**STUDY QUESTIONS**
(A) In the walkthrough, which directory is chosen for creating the mock location?
(B) From the walkthrough, reproduce the passage that starts at the words "Wow. What a" and ends after "fire it up.".
(C) Using the walkthrough, decide whether each statement agrees with it: (i) The program looks for the auth file in an absolute location. (ii) Making the existing auth file say "yes" got the program to show the flag. (iii) The mock location has to be created under a directory the current user account can control.

**EXTRACT**
The flag is: 9960332950d7db392f97f29dee04f4ee if it wasn’t so blatantly obvious.

Now let’s move on to the next problem.

Level 1 – Binary Exploitation 40 (Just No)

[ Back to Table of Contents ]

ctf-picoctf2017-lv1-bin40-2

Wow. What a selfish program! Looks like this little fella is going to need some “convincing”. Alright, let’s begin. Navigate to the directory that the instruction is pointing at and look for that selfish program.

ctf-picoctf2017-lv1-bin40-2-fig1

Now let’s fire it up.

ctf-picoctf2017-lv1-bin40-2-fig2

Wow. K then fam. Looks like this isn’t going to be as straightforward as I thought. It mentioned something about an auth file so I’m guessing it’s the one named auth from when we did an ls in the directory (no shit Sherlock).

Let’s see what it says:

ctf-picoctf2017-lv1-bin40-2-fig3

Well. There’s our problem. Let’s make that a “yes”.

Obligatory JoJoke. Moving on…

ctf-picoctf2017-lv1-bin40-2-fig4

Well. That didn’t work out. Maybe this is where the provided source code for the binary comes in. Let’s take a look:

ctf-picoctf2017-lv1-bin40-2-fig5

Now take a look at the highlighted section above. That’s our key to convincing the program to show us the flag.

What seems to be happening here is that the program looks for the auth file in a location that is relative to the current context of execution. It doesn’t look for it in an absolute location, so if we could move the current context of execution to a location where an auth file containing “yes” is accessible using the relative path ../../problems/7e8b456c98db60be9a33339ab4509fca/auth, then we could convince the program to show us the flag.

In order to do this, we first need to create an mock location containing an auth file with a “yes” inside. We’re going to have to do this under a directory that our current user account can control. I’d go with the $HOME directory because that usually belongs to the current user.

ctf-picoctf2017-lv1-bin40-2-fig6

After creating the mock location, we now have to put the auth file with a “yes” inside of it inside our mock location.

ctf-picoctf2017-lv1-bin40-2-fig7

Now here’s the important part. We have to move the current execution context in a location where the path ../../problems/7e8b456c98db60be9a33339ab4509fca/auth is accessible. Going inside the ~/problems/7e8b456c98db60be9a33339ab4509fca directory should do the trick.

ctf-picoctf2017-lv1-bin40-2-fig8

Alright. So now, if we try to access the path ../../problems/7e8b456c98db60be9a33339ab4509fca/auth from the current context of execution, we’re going to get a “yes”.

ctf-picoctf2017-lv1-bin40-2-fig9

Now that we have that in place. It’s just a matter of executing the program.

**INFORMATION SUPPLIED**
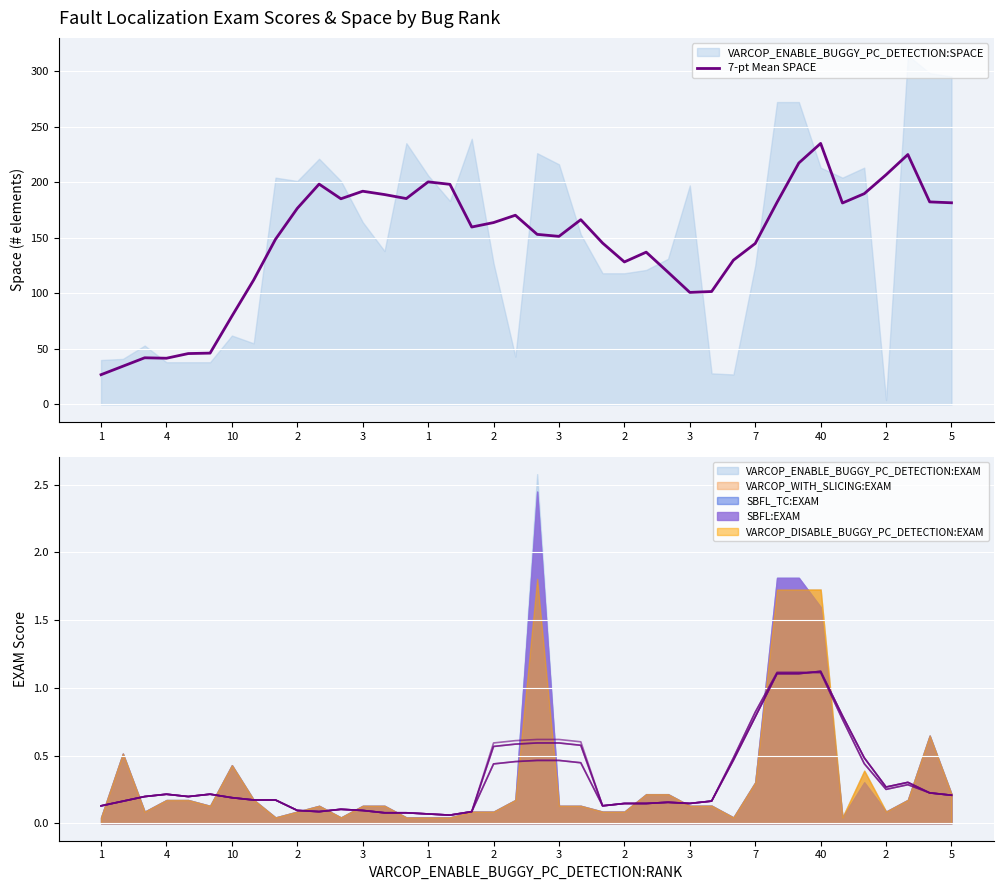

Approximately how many times larger is the value at 4 compared to 27?

0.3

**REPLIES**
(A) The $HOME directory.

(B)
Wow. What a selfish program! Looks like this little fella is going to need some “convincing”. Alright, let’s begin. Navigate to the directory that the instruction is pointing at and look for that selfish program.

ctf-picoctf2017-lv1-bin40-2-fig1

Now let’s fire it up.

(C)
(i) No: "It doesn’t look for it in an absolute location"
(ii) No: "Well. That didn’t work out."
(iii) Yes: "We’re going to have to do this under a directory that our current user account can control."